"Rheostatic" regulation of mitchondrial volume density: evaluating the relative contributions of synthetic and degradative pathways to total organelle content.

线粒体体积密度的“变态”调节：评估合成和降解途径对总细胞器含量的相对贡献。

• 批准号: 386642-2010
• 负责人: Leary, Scot
• 金额: $ 2.4万
• 依托单位: University of Saskatchewan
• 依托单位国家: 加拿大
• 项目类别: Discovery Grants Program - Individual
• 财政年份: 2010
• 资助国家: 加拿大
• 起止时间: 2010-01-01 至 2011-12-31
• 项目状态: 已结题
• 来源: https://www.nserc-crsng.gc.ca/ase-oro/Details-Detailles_eng.asp?id=463885
• 关键词: Rheostatic; regulation; mitchondrial; volume; density

Mitochondria are organelles that have numerous functions crucial to cellular homeostasis. To fulfill these varied functions, mitochondria occupy a fixed percentage of the total cell volume, a parameter known as mitochondrial content. While ~2-20 fold variations in mitochondrial content are observed across the tissues of higher eukaryotes, the developmental program that establishes these "set points" is unknown. Equally unclear is what limits the adaptive responses of the organelle in select tissues upon exposure to a given physiological stimulus. My NSERC Discovery program will address these two fundamental biological problems by testing the following hypothesis; inter-tissue differences in both total mitochondrial content and its adaptive potential are explained by the differential regulation of flux through pathways that synthesize and degrade the organelle. An integrative, multifaceted approach will be used to quantify total mitochondrial content in different tissues of C57BL/6 mice, and measure the relative contributions of organelle biogenesis and turnover in regulating these "set points", both under basal conditions and during physiological transitions.

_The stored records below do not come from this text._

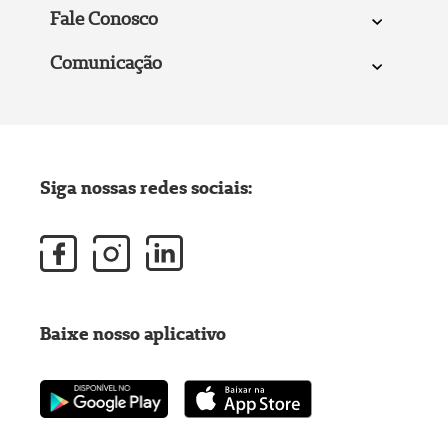
Fale Conosco
Comunicação
Siga nossas redes sociais:
Baixe nosso aplicativo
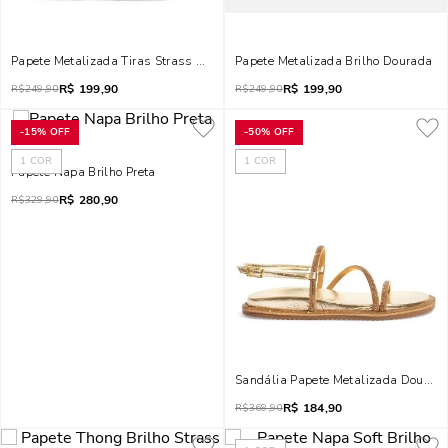
Papete Metalizada Tiras Strass Brilho Prata
Papete Metalizada Brilho Dourada
R$
199,90
R$
199,90
R$
249,90
R$
249,90
-
15%
OFF
-
50%
OFF
1
COR
1
COR
Papete Napa Brilho Preta
R$
280,90
R$
329,90
Sandália Papete Metalizada Dourada 
R$
184,90
R$
369,90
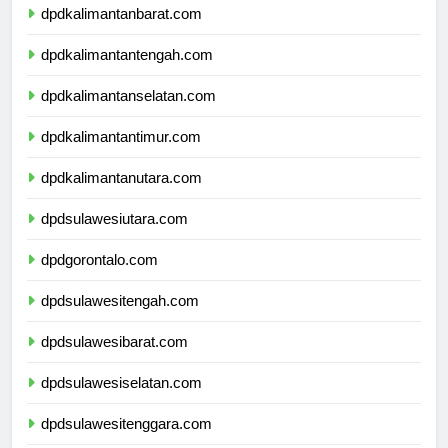
dpdkalimantanbarat.com
dpdkalimantantengah.com
dpdkalimantanselatan.com
dpdkalimantantimur.com
dpdkalimantanutara.com
dpdsulawesiutara.com
dpdgorontalo.com
dpdsulawesitengah.com
dpdsulawesibarat.com
dpdsulawesiselatan.com
dpdsulawesitenggara.com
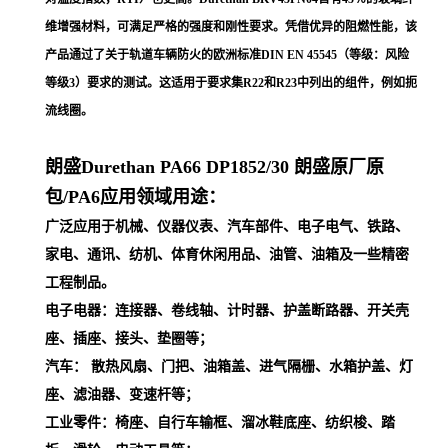
维增强材料，可满足严格的强度和刚性要求。凭借优异的阻燃性能，该
产品通过了关于轨道车辆防火的欧洲标准DIN EN 45545（等级：风险
等级3）要求的测试。这适用于要求集R22和R23中列出的组件，例如扼
流线圈。
朗盛Durethan PA66
DP1852/30
朗盛原厂原
包/PA6应用领域用途：
广泛应用于机械、仪器仪表、汽车部件、电子电气、铁路、
家电、通讯、纺机、体育休闲用品、油管、油箱及一些精密
工程制品。
电子电器：连接器、卷线轴、计时器、护盖断路器、开关壳
座、插座、接头、垫圈等；
汽车： 散热风扇、门把、油箱盖、进气隔栅、水箱护盖、灯
座、滤油器、变速杆等；
工业零件：椅座、自行车输框、溜冰鞋底座、纺织梭、踏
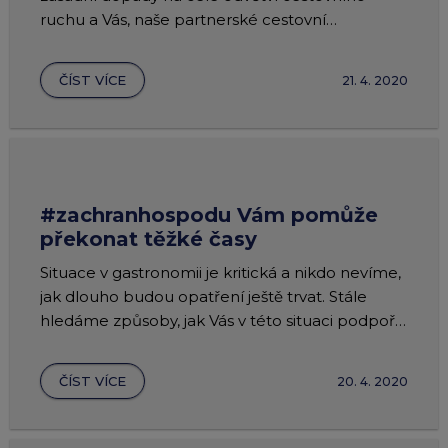
ruchu a Vás, naše partnerské cestovní
kanceláře. Naším cílem je proto pomoci Vám
překonat (zejména finančně) toto složité
ČÍST VÍCE
21. 4. 2020
období, abyste po skončení současných
opatření mohli znovu poskytovat klientům
služby v původním rozsahu.
#zachranhospodu Vám pomůže
překonat těžké časy
Situace v gastronomii je kritická a nikdo nevíme,
jak dlouho budou opatření ještě trvat. Stále
hledáme způsoby, jak Vás v této situaci podpořit,
abyste po zrušení vládních opatření mohli ve
svých provozovnách opět přivítat Vaše věrné
ČÍST VÍCE
20. 4. 2020
zákazníky.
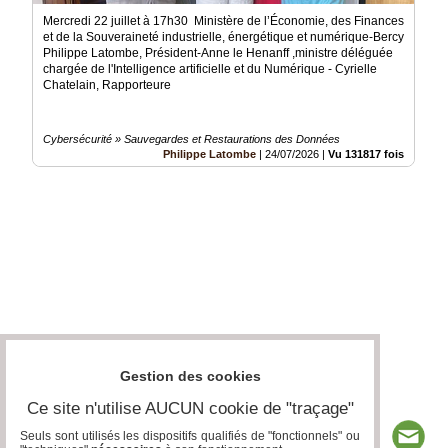
Mercredi 22 juillet à 17h30 Ministère de l’Économie, des Finances
et de la Souveraineté industrielle, énergétique et numérique-Bercy
Philippe Latombe, Président-Anne le Henanff ,ministre déléguée
chargée de l'Intelligence artificielle et du Numérique - Cyrielle
Chatelain, Rapporteure
Cybersécurité » Sauvegardes et Restaurations des Données
Philippe Latombe
|
24/07/2026
|
Vu 131817 fois
Gestion des cookies
Ce site n'utilise AUCUN cookie de "traçage"
Seuls sont utilisés les dispositifs qualifiés de "fonctionnels" ou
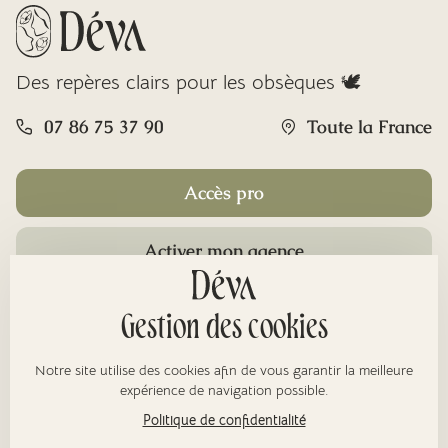
Des repères clairs pour les obsèques 🕊️
07 86 75 37 90
Toute la France
Accès pro
Activer mon agence
Rubriques
Gestion des cookies
Notre site utilise des cookies afin de vous garantir la meilleure
À propos
expérience de navigation possible.
Politique de confidentialité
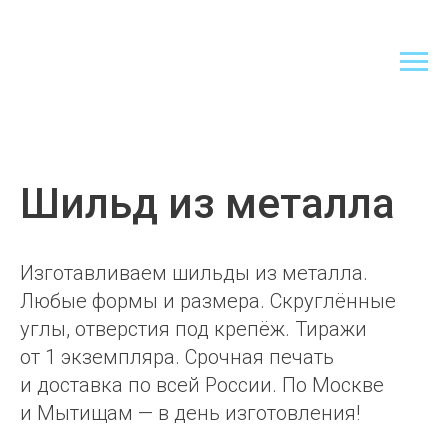
Шильд из металла
Изготавливаем шильды из металла.
Любые формы и размера. Скруглённые
углы, отверстия под крепёж. Тиражи
от 1 экземпляра. Срочная печать
и доставка по всей России. По Москве
и Мытищам — в день изготовления!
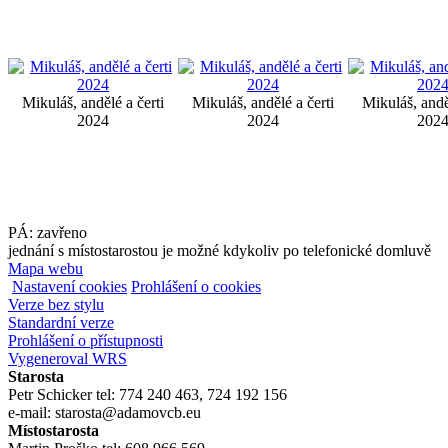
Mikuláš, andělé a čerti
Mikuláš, andělé a čerti
Mikuláš, andě
2024
2024
202
PÁ: zavřeno
jednání s místostarostou je možné kdykoliv po telefonické domluvě
Mapa webu
Nastavení cookies
Prohlášení o cookies
Verze bez stylu
Standardní verze
Prohlášení o přístupnosti
Vygeneroval WRS
Starosta
Petr Schicker tel: 774 240 463, 724 192 156
e-mail: starosta@adamovcb.eu
Místostarosta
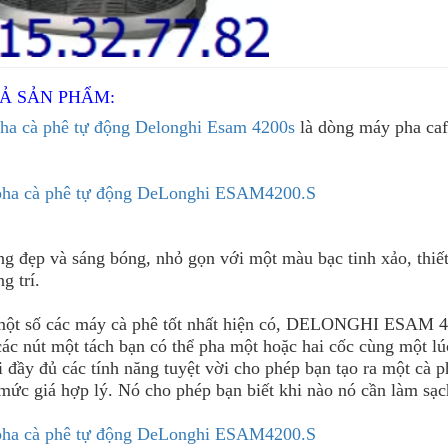
TẢ SẢN PHẨM:
ha cà phê tự động Delonghi Esam 4200s
là dòng máy pha caf
g đẹp và sáng bóng, nhỏ gọn với một màu bạc tinh xảo, thiết
g trí.
một số các máy cà phê tốt nhất hiện có, DELONGHI ESAM 420
 các nút một tách bạn có thể pha một hoặc hai cốc cùng một 
 đầy đủ các tính năng tuyệt vời cho phép bạn tạo ra một cà p
mức giá hợp lý. Nó cho phép bạn biết khi nào nó cần làm sạc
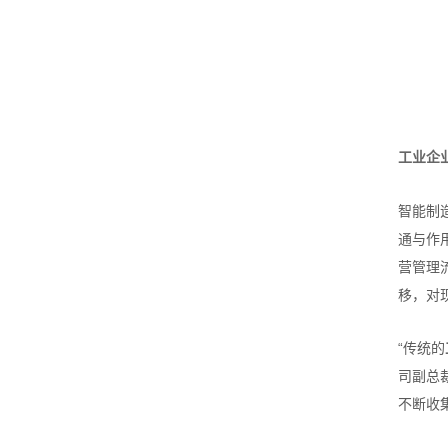
工业企
智能制
通与作
营管理
移，对
“传统的
司副总
不断收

Mechanisms that regulate the activities of relevant synthetic and degradative pathways will also be investigated, first in situ in primary cultures and then in vivo in the whole animal. Initially, these studies will be focused on the their involvement in regulating mitochondrial content in the liver; however, over the long-term, they will be expanded to include other tissues of C57BL/6 mice, as well as those of transgenic mice with isolated defects in organelle biogenesis and turnover, so that the inter-tissue nature of the hypothesis can be fully addressed. Numerous training opportunities for highly qualified personnel exist within the outlined program, whose advancement will make fundamental contributions to our understanding of biology by identifying the molecular genetic mechanisms that regulate mitochondrial content and determining whether they are conserved across tissues.

线粒体是细胞器，具有许多对细胞内稳态至关重要的功能。为了实现这些不同的功能，线粒体在总细胞体积中占据固定的百分比，这一参数被称为线粒体含量。虽然在高等真核生物的组织中观察到线粒体含量的~2-20倍的变化，但建立这些“设定点”的发育程序尚不清楚。同样不清楚的是，是什么限制了选定组织中细胞器在暴露于给定生理刺激时的适应性反应。我的NSERC Discovery计划将通过测试以下假设来解决这两个基本的生物学问题：组织间线粒体总含量及其适应潜力的差异是通过合成和降解细胞器的途径对通量的不同调节来解释的。将使用一种综合的、多方面的方法来量化C57BL/6小鼠不同组织中的线粒体总含量，并测量细胞器生物发生和周转在调节这些“设定点”中的相对贡献，无论是在基础条件下还是在生理转变期间。调节相关合成和降解途径活动的机制也将被研究，首先在原代培养中原位，然后在整个动物体内。最初，这些研究将侧重于它们参与调节肝脏线粒体含量的能力；但是，从长远来看，它们将扩大到包括C57BL/6小鼠的其他组织，以及细胞器生物发生和周转方面存在孤立缺陷的转基因小鼠的组织，以便能够充分解决该假说的组织间性质。在概述的计划中，存在着许多高素质人员的培训机会，这些机会的进步将通过识别调节线粒体内容的分子遗传机制并确定它们是否在组织中保守，从而为我们理解生物学做出根本性贡献。